Die Post wurde zensiert.


Von: B.S
Ich wurde ca. Anfang bis Mitte der 60-iger Jahre so mit 13 oder 14 aus Düsseldorf wegen
häufigeren Erkältungskrankheiten nach Borkum geschickt.
Das Josefinenheim wirkte auf mich wie eine verlassene Kaserne aus roten Ziegeln gebaut und
hatte Platz für viele Kinder verschiedenen Alters und beiderlei Geschlechts.
Wir waren in Mehrbettzimmern (4 oder 5 Betten) altersgleich untergebracht. Ich erinnere mich
daran noch gut und auch an die langen dunklen Gänge. Unsere Erzieherinnen (wenn es denn mal
ausgebildete waren) mussten wir mit Tante ansprechen. Die Post wurde zensiert. Ich habe die
Briefe meiner Eltern aber bekommen. Päckchen mit Süßigkeiten wurden aber einbehalten.

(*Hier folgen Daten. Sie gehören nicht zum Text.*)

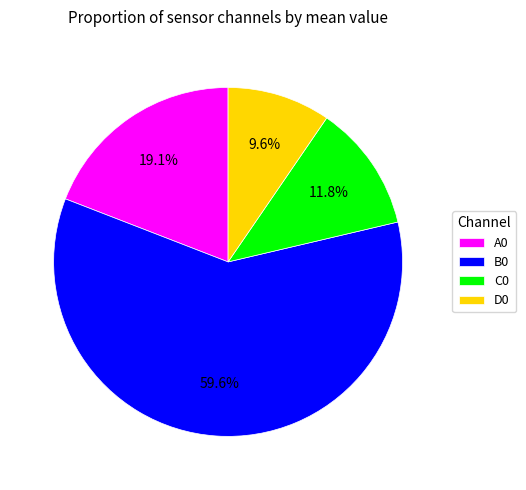

Count the number of slices in the pie.

4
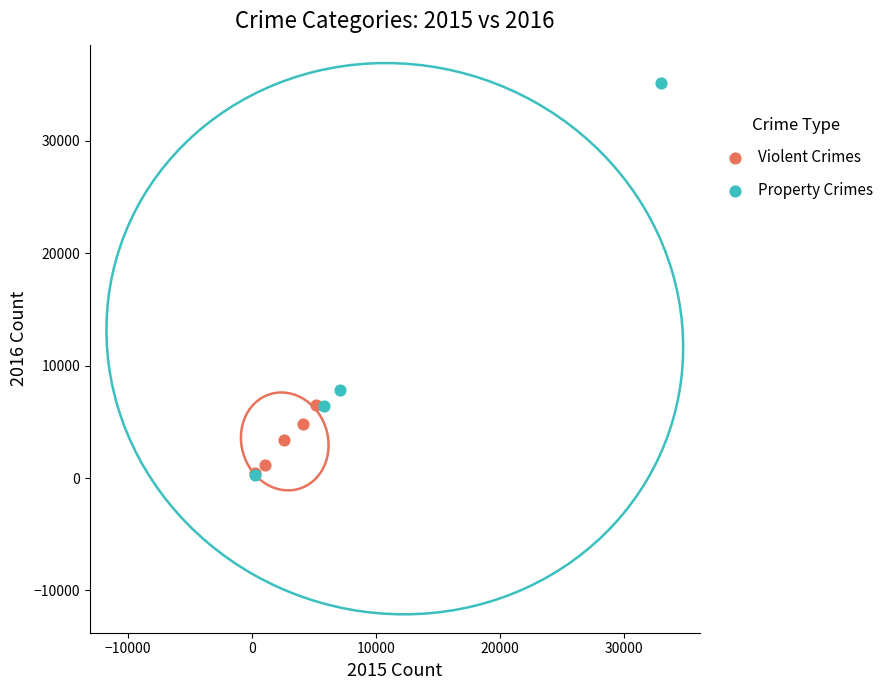

Which series has the largest Y range (max minus min)?

Property Crimes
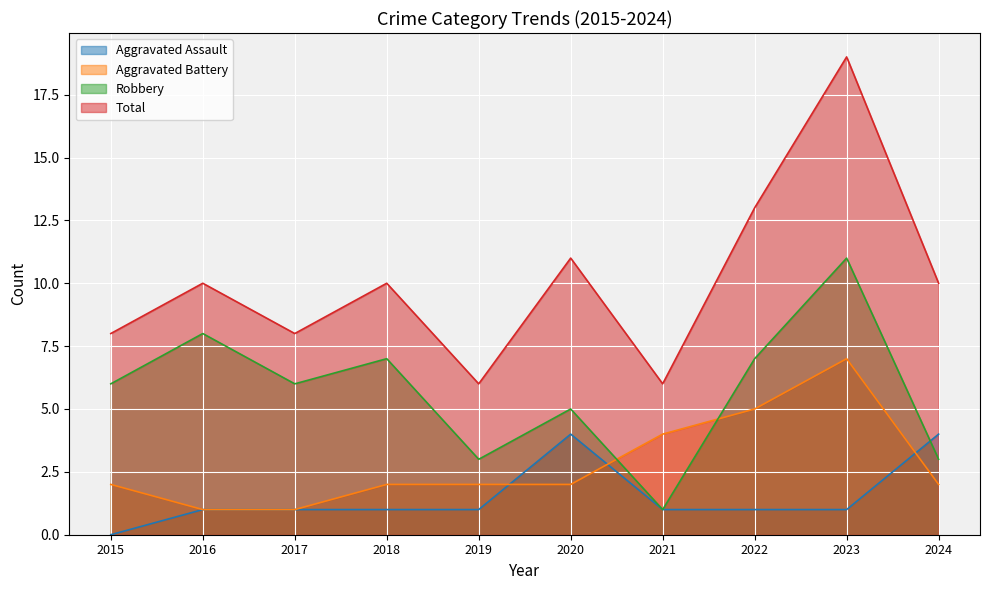

Which category has the lowest value in the Robbery series?

2021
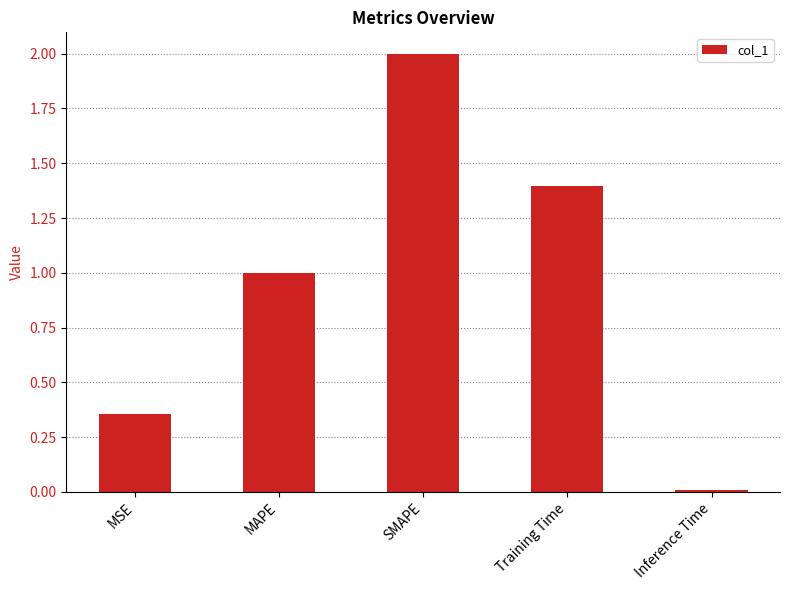

The chart shows a value of 1.0 at MAPE. True or false?

True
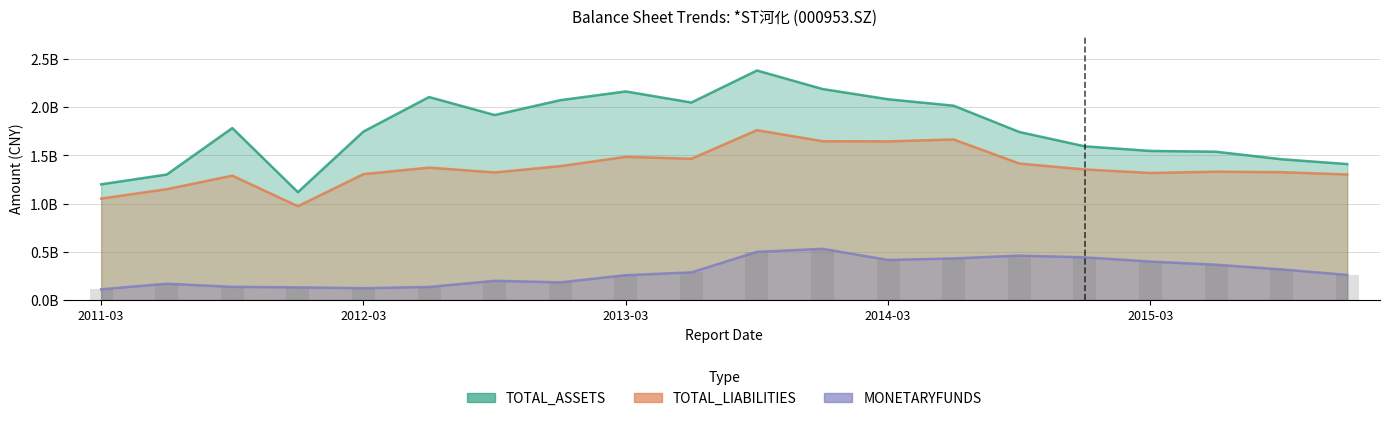

What is the sum of all MONETARYFUNDS values?

5844443080.4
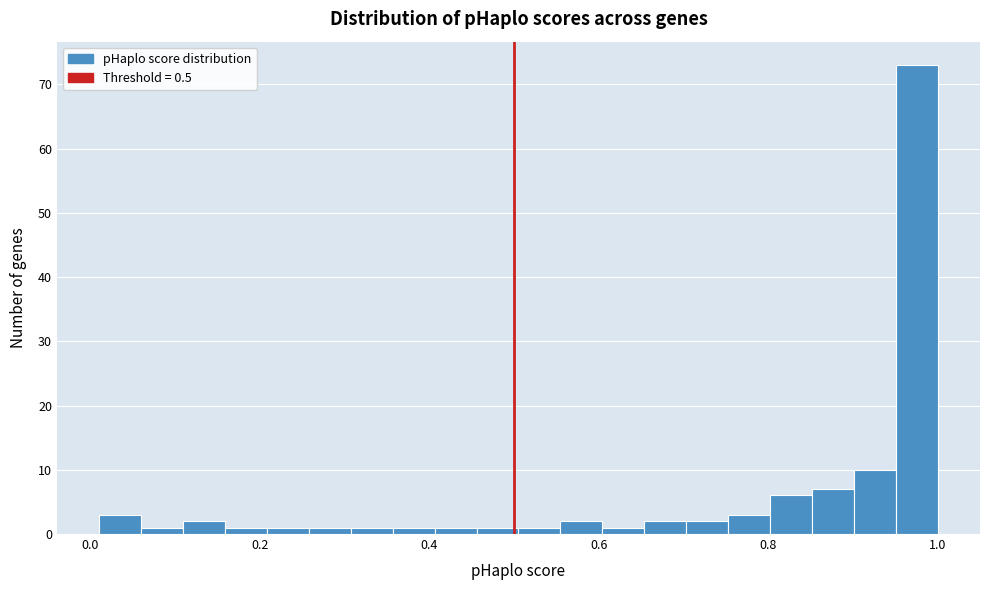

Read against the x-axis, roughly where is the centre of the tallest bar?

0.98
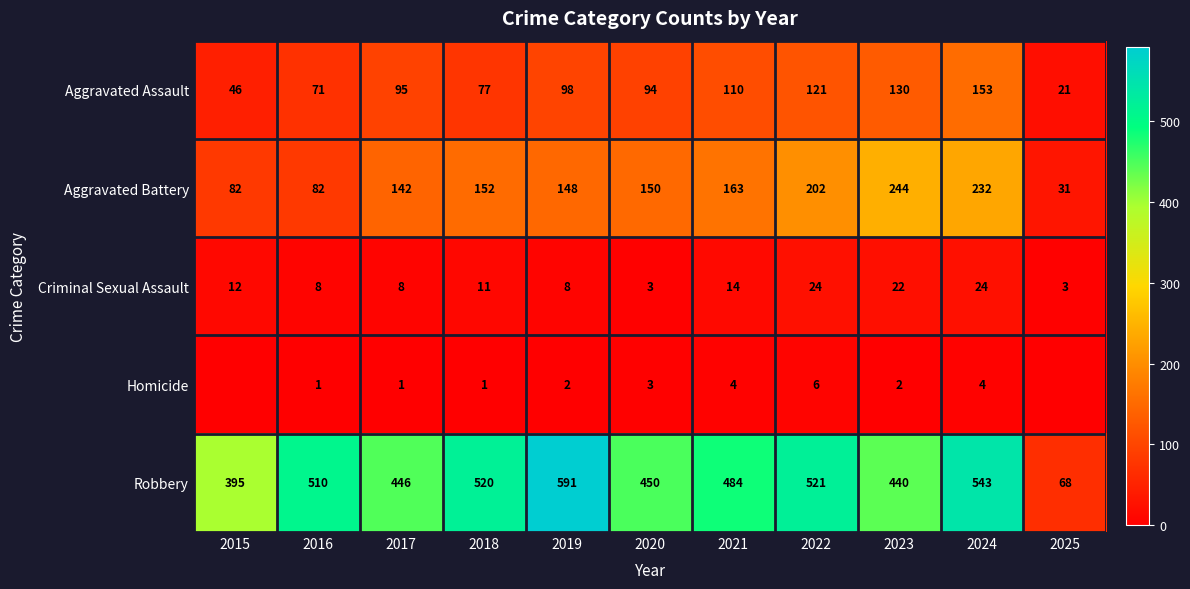

At which label does Criminal Sexual Assault first exceed 11?

2015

Fieber messen war morgens und abends und abends wurden auch Medikamente verteilt. Ich
glaube, dass ich nie welche bekommen habe, da ich gut schlafen konnte. Essen gab es in einem
riesengroßen Speisesaal. Jeden Morgen bekam man schleimiges Porridge. Die Übergewichtigen
wurden an einen speziellen Tisch gesetzt und bekamen recht viel dieses Meerwassergetränk
Biomaris. Sehr unangenehm fand ich das Duschen. Da mussten wir wöchentlich mit unserer
Gruppe splitterfasernackt in einen großen Gemeinschaftsduschraum mit eher nur lauem Wasser.
Als Pubertierende fanden wir das schon sehr peinlich, zumal eine der Tanten uns beaufsichtigte.
Sehr schlimm fand ich das sogenannte “Klappturnen”. Da ich sehr groß war, wollte man bei mir
angeblich Haltungsschäden vorbeugen. Man musste sich bis auf den Slip auskleiden. Der
Oberkörper hatte unbedingt nackt zu sein. Dann bekam man Knie- und Handschoner und musste
auf allen Vieren im Kreis nach den Anweisungen einer “Turnlehrerin” auf dem Boden rutschen.
Leider schauten manchmal durch die Fenster auch Zuschauer (die allerdings schnell vertrieben
wurden) zu. Dieses Turnen fanden wir alle sehr peinlich, zumal einige ja schon Busen entwickelt
hatten.
Über körperliche Misshandlungen oder anderen Grausamkeiten kann ich nichts berichten. Ich
glaube, dass unsere “Tante” schon eine von den freundlicheren war. Aber alles ging natürlich
auch dem damaligen Zeitgeist zur Folge sehr “zuchtmäßig” vonstatten.
Ich war aber damals froh, wieder nach Hause zu kommen.